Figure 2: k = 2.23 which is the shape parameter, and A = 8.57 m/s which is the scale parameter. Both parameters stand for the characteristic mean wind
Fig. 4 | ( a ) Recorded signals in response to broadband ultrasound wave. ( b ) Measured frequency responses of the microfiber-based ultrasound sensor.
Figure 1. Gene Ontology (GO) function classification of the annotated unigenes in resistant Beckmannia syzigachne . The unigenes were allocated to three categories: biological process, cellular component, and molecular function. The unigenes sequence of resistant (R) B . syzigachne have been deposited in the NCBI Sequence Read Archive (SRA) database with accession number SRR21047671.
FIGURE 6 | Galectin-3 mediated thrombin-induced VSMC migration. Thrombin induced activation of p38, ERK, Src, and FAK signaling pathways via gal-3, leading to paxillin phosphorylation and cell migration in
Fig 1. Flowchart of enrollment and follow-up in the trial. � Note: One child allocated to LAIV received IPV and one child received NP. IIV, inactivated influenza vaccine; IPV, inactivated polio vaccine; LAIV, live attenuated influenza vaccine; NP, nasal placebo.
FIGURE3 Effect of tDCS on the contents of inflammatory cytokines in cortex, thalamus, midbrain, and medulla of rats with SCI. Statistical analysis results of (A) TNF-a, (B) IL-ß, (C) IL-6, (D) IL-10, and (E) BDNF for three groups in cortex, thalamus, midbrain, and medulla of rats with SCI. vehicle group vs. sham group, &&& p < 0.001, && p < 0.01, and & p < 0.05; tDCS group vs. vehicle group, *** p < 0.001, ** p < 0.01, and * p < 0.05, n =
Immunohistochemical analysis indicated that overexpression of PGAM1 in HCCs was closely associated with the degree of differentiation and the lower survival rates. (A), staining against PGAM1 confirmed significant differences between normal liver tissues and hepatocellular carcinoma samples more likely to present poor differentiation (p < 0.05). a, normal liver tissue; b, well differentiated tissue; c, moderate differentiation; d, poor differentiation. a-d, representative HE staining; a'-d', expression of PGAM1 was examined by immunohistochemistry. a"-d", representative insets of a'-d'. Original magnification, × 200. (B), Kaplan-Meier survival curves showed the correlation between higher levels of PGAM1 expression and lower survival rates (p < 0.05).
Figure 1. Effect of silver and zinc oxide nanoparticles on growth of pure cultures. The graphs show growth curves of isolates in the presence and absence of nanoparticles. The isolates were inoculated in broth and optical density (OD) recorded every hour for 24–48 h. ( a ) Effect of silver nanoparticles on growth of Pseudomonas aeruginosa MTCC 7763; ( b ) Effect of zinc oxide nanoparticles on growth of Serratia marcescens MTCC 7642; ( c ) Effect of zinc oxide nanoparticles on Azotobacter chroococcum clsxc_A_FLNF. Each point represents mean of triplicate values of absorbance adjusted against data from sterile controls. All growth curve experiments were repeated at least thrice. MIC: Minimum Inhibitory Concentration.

**********

• [Exercise aim] Set down precisely the lines above between the line holding "FIGURE 6 | Galectin-3" and the line holding "Fig 1. Flowchart", inclusive, and nothing beyond them.

• [Problem solution]
FIGURE 6 | Galectin-3 mediated thrombin-induced VSMC migration. Thrombin induced activation of p38, ERK, Src, and FAK signaling pathways via gal-3, leading to paxillin phosphorylation and cell migration in
Fig 1. Flowchart of enrollment and follow-up in the trial. � Note: One child allocated to LAIV received IPV and one child received NP. IIV, inactivated influenza vaccine; IPV, inactivated polio vaccine; LAIV, live attenuated influenza vaccine; NP, nasal placebo.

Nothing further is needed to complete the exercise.